There are a lot of ways to explore relationships between continuous data, as well.


mydata %>%
  filter(!is.na(respiratory_rate_per_minute)) %>%
  filter(!is.na(oxygen_saturation_percent)) %>%
  ggplot(aes(x = respiratory_rate_per_minute, y = oxygen_saturation_percent)) +
  geom_point(color='steelblue', alpha = .1) +
  labs(title ="Oxygen Saturation vs.

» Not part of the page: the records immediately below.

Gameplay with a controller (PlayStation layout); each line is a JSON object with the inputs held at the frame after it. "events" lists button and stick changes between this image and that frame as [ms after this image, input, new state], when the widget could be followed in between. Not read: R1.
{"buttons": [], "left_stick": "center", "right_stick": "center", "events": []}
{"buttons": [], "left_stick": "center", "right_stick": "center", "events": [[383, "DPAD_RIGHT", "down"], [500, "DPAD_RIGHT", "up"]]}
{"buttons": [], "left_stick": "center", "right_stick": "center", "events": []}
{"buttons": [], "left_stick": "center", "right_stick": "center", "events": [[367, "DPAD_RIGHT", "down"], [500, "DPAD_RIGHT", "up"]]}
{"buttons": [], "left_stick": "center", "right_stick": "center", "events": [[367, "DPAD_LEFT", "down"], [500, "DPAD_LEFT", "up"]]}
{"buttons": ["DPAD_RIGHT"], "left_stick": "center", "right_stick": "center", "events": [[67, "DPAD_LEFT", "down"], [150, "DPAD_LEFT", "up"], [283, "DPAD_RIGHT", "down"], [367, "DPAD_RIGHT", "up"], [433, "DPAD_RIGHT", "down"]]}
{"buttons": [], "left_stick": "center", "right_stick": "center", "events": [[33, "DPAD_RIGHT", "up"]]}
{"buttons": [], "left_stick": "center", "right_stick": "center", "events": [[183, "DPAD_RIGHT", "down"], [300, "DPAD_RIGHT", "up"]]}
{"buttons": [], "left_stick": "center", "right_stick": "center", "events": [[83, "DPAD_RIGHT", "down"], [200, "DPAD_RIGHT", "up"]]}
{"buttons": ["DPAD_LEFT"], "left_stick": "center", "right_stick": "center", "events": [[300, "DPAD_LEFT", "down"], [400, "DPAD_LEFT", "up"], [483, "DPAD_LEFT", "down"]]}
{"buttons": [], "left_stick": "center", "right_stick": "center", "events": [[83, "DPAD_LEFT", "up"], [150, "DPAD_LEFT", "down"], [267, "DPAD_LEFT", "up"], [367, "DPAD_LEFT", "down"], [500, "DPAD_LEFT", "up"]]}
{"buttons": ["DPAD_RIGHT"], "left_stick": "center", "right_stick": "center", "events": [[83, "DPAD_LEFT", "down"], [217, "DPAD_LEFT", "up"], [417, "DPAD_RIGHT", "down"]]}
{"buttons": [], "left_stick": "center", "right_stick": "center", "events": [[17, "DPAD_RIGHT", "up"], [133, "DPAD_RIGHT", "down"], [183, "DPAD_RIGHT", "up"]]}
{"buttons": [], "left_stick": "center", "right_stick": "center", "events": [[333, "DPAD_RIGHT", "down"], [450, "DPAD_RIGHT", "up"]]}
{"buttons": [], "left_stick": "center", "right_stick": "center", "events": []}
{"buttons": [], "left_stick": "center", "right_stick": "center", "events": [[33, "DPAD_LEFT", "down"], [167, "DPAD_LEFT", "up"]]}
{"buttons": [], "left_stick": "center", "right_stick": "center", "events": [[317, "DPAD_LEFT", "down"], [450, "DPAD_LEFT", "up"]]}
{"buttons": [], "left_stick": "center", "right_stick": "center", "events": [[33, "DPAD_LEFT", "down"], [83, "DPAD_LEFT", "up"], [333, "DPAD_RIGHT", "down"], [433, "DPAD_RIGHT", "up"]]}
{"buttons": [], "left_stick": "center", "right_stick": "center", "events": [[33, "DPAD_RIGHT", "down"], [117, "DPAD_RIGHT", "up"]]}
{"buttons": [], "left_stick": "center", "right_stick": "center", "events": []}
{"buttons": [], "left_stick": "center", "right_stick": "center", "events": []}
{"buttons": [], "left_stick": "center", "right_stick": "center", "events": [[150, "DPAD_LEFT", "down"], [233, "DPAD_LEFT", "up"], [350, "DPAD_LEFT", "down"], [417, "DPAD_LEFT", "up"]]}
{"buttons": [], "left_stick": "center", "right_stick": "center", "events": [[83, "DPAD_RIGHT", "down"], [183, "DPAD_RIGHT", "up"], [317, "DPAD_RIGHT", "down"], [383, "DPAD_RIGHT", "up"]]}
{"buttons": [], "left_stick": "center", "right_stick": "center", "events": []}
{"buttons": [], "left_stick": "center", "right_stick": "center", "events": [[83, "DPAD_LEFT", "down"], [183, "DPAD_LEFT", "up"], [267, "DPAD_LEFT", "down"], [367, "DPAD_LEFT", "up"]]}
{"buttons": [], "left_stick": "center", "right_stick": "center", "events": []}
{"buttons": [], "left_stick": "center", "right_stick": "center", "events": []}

Respiratory Rate") +
  xlab("Respiratory Rate (breaths per minute") +
  ylab("Oxygen Saturation (%)")

We can also look at age versus oxygen saturation by outcome.



mydata %>%
  filter(!is.na(oxygen_saturation_percent)) %>%
  filter(!is.na(age_at_visit_years)) %>%
  ggplot(aes(x = age_at_visit_years, y = oxygen_saturation_percent, color=deceased_flag)) +
  geom_point(alpha = .1) +
  labs(title ="Age vs. Oxygen Saturation by Outcome", color = "Outcome") +
  xlab("Age (years)") +
  ylab("Oxygen Saturation (%)")

NA

Here’s another comparison with age.

mydata %>%
  filter(los < 100, visit_type != 'Outpatient Visit', !is.na(age_at_visit_years), !is.na(gender_source_value)) %>%
  ggplot(aes(x = age_at_visit_years, y = los, color=gender_source_value)) +
  geom_point(alpha = .1) +
  labs(title ="Age vs. Length of Stay by Gender for Non-Outpatient Visits", color = "Gender") +
  xlab("Age (years)") +
  ylab("Length of Stay (Days)")

NA
NA

We can also look at visit counts over time! These data come from a simluated dataset based on COVID data.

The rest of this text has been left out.